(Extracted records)
══════════════════════════════

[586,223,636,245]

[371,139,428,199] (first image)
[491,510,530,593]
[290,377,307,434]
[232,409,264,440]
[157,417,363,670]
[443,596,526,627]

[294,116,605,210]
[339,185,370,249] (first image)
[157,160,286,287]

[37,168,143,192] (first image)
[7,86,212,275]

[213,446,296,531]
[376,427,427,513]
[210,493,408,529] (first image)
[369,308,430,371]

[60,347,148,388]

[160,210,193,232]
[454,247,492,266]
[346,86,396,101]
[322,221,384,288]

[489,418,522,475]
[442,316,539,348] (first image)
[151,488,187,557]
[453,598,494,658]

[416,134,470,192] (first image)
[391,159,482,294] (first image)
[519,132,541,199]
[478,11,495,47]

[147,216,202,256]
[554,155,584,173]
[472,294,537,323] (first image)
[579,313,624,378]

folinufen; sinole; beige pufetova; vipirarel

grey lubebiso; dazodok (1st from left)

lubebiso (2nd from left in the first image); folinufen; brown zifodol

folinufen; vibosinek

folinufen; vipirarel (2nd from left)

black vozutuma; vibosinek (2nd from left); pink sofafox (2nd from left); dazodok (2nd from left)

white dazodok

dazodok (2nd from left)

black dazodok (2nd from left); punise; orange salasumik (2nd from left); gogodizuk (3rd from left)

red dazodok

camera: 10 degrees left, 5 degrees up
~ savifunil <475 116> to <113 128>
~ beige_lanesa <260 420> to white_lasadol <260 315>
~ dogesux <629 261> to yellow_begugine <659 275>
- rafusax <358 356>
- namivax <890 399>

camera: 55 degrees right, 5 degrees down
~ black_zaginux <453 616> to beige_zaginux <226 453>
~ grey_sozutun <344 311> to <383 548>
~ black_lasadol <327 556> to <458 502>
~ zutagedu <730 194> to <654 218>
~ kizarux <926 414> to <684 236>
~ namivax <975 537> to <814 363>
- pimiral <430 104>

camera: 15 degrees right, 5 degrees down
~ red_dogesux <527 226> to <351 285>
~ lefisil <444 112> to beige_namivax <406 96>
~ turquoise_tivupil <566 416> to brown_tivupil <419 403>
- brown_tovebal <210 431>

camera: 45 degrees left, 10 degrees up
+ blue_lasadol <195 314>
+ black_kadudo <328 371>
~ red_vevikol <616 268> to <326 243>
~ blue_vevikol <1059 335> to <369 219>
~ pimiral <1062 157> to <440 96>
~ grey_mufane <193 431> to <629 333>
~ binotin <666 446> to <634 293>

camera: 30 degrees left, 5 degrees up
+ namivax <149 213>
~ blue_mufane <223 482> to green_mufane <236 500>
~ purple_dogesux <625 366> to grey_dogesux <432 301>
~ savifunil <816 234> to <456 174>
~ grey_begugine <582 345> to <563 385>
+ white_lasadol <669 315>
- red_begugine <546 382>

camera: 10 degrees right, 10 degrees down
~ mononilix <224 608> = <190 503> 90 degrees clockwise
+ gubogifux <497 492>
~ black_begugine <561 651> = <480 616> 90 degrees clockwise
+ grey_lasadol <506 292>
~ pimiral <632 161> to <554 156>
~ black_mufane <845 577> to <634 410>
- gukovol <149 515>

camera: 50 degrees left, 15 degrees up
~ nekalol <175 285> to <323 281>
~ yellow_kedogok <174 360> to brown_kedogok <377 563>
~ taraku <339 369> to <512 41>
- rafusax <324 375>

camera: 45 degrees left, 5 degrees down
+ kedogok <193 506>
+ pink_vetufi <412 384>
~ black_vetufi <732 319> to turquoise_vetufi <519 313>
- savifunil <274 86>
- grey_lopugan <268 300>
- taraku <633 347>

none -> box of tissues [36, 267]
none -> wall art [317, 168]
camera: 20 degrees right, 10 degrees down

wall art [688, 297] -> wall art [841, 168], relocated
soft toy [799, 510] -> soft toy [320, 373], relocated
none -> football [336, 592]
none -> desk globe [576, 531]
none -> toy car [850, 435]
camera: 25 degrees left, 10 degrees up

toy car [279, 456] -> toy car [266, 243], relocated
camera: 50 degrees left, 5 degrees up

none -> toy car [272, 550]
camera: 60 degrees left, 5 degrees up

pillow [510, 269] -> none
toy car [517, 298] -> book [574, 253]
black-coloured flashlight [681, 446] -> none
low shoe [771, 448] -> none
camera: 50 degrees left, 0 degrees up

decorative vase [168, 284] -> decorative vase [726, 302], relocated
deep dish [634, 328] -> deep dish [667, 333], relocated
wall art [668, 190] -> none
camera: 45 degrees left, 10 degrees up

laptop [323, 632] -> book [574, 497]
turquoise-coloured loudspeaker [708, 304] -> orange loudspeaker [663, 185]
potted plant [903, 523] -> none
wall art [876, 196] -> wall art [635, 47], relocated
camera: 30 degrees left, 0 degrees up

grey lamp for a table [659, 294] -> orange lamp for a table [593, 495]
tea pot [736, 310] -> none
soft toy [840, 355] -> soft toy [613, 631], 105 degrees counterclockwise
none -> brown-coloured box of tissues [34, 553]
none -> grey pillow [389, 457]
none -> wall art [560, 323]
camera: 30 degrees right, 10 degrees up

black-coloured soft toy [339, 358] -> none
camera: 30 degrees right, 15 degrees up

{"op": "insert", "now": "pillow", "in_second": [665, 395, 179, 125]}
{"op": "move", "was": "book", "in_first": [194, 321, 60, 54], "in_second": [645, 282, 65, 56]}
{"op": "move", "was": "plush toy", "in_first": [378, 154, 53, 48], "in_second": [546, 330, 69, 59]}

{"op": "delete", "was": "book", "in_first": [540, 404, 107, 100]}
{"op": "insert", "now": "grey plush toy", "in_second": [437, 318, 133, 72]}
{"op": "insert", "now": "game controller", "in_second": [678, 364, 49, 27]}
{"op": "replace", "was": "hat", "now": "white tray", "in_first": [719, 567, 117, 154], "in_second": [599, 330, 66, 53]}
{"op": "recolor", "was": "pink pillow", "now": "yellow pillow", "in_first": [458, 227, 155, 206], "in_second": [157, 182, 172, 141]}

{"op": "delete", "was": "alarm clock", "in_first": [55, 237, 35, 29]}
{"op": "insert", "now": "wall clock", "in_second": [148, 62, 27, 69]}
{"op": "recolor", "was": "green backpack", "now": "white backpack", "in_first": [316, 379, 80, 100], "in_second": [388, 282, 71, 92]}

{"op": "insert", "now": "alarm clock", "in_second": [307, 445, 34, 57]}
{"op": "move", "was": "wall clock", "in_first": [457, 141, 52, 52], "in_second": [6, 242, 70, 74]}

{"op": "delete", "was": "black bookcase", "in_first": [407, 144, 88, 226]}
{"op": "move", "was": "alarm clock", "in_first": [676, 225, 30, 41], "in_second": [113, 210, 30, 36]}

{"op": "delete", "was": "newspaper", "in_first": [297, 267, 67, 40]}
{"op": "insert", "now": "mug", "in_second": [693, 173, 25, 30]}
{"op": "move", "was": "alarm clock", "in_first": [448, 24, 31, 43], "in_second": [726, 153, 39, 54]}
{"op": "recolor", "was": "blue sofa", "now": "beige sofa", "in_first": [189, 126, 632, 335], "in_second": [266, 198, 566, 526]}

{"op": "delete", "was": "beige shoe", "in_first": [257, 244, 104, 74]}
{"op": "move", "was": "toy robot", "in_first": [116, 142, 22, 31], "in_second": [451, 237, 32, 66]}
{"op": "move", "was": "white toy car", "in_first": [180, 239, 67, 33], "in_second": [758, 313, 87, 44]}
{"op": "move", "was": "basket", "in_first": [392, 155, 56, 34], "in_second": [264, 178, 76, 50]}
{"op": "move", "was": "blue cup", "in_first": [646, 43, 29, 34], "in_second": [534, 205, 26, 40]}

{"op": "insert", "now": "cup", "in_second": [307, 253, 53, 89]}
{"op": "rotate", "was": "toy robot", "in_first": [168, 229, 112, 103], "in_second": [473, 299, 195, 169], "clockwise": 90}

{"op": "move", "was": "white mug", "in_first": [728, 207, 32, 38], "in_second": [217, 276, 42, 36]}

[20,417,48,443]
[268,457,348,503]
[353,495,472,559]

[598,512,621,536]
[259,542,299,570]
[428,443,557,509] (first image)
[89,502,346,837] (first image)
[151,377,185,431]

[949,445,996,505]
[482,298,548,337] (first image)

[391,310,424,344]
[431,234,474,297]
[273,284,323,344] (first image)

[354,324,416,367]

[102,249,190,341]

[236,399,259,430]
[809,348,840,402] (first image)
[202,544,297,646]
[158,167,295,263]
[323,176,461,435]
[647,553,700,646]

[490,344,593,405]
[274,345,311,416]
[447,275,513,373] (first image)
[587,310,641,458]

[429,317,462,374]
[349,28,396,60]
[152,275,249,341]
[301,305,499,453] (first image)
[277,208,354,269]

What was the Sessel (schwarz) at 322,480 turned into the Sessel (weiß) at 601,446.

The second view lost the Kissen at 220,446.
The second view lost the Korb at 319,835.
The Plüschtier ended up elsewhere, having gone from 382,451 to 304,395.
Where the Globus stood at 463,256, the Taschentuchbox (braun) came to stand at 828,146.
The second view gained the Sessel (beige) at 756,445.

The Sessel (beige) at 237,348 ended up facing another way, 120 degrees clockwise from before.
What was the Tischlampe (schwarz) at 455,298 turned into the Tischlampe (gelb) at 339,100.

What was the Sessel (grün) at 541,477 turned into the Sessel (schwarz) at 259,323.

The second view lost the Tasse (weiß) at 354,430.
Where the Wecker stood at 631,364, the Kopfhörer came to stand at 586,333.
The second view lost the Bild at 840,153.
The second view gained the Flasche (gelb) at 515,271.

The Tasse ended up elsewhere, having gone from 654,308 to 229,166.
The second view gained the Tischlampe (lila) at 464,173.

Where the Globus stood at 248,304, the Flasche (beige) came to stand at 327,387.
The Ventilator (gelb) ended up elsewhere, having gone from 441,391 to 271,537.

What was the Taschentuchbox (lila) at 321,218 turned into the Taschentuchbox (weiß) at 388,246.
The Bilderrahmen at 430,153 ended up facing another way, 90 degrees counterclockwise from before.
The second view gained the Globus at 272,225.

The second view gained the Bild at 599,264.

══════════════════════════════

▶ **What you need to do**: Above are the records; repeat exactly the lines from the one holding "to <113 128>" down to the one holding "- rafusax <358 356>", end lines included.

▶ **Output below**:
~ savifunil <475 116> to <113 128>
~ beige_lanesa <260 420> to white_lasadol <260 315>
~ dogesux <629 261> to yellow_begugine <659 275>
- rafusax <358 356>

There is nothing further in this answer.